(TEXT SEGMENT Opens)

One example calculation: imagine a global social network using LLMs for sentiment analysis in its content moderation. We found that the MVM approach could reduce sentiment analysis costs from over $1,000,000 per day to around $5,800 – a saving of 99.42%.***
With rising serverless architectures and pay-per-second of compute use models, the MVM approach could drastically reduce the cost and latency of doing the round trip all the way to LLM endpoint and back. These can be orders of magnitude smaller than even provisioning a local VPS machine(s) with LLMs running on it.
Quality, consistency, control, and observability
Unlike LLMs, which are probabilistic in their outputs, local models and algorithms can also be deterministic, meaning they will produce the same result given the same input. This is extremely useful when dealing with numeric data and calculations or when we want to prevent any LLMs “hallucinating”. A great example of this is the ARIMA (Autoregressive integrated moving average) set of models used for traditional time series forecasting in finance.

(TEXT SEGMENT Closes)
(ENTRIES SHOWN Opens)

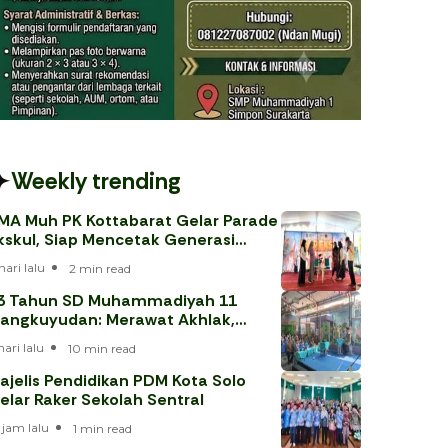
Weekly trending
MA Muh PK Kottabarat Gelar Parade
kskul, Siap Mencetak Generasi
erprestasi
hari lalu
2 min read
3 Tahun SD Muhammadiyah 11
angkuyudan: Merawat Akhlak,
enjawab Tantangan Era Digital
hari lalu
10 min read
ajelis Pendidikan PDM Kota Solo
elar Raker Sekolah Sentral
 jam lalu
1 min read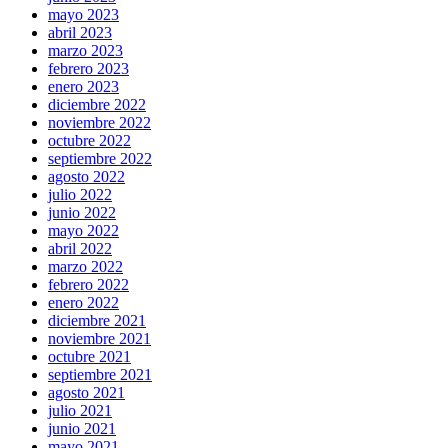
mayo 2023
abril 2023
marzo 2023
febrero 2023
enero 2023
diciembre 2022
noviembre 2022
octubre 2022
septiembre 2022
agosto 2022
julio 2022
junio 2022
mayo 2022
abril 2022
marzo 2022
febrero 2022
enero 2022
diciembre 2021
noviembre 2021
octubre 2021
septiembre 2021
agosto 2021
julio 2021
junio 2021
mayo 2021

(ENTRIES SHOWN Closes)

> [TASKS]:
A - Reproduce part of the MVM approach excerpt verbatim, beginning at the words "One example calculation: imagine" and stopping after "running on it.".
B - In the MVM approach excerpt, which set of models is given as an example of deterministic local models used for time series forecasting in finance?

> [YOUR WRITTEN ANSWERS]:
A -
One example calculation: imagine a global social network using LLMs for sentiment analysis in its content moderation. We found that the MVM approach could reduce sentiment analysis costs from over $1,000,000 per day to around $5,800 – a saving of 99.42%.***
With rising serverless architectures and pay-per-second of compute use models, the MVM approach could drastically reduce the cost and latency of doing the round trip all the way to LLM endpoint and back. These can be orders of magnitude smaller than even provisioning a local VPS machine(s) with LLMs running on it.

B - The ARIMA (Autoregressive integrated moving average) set of models.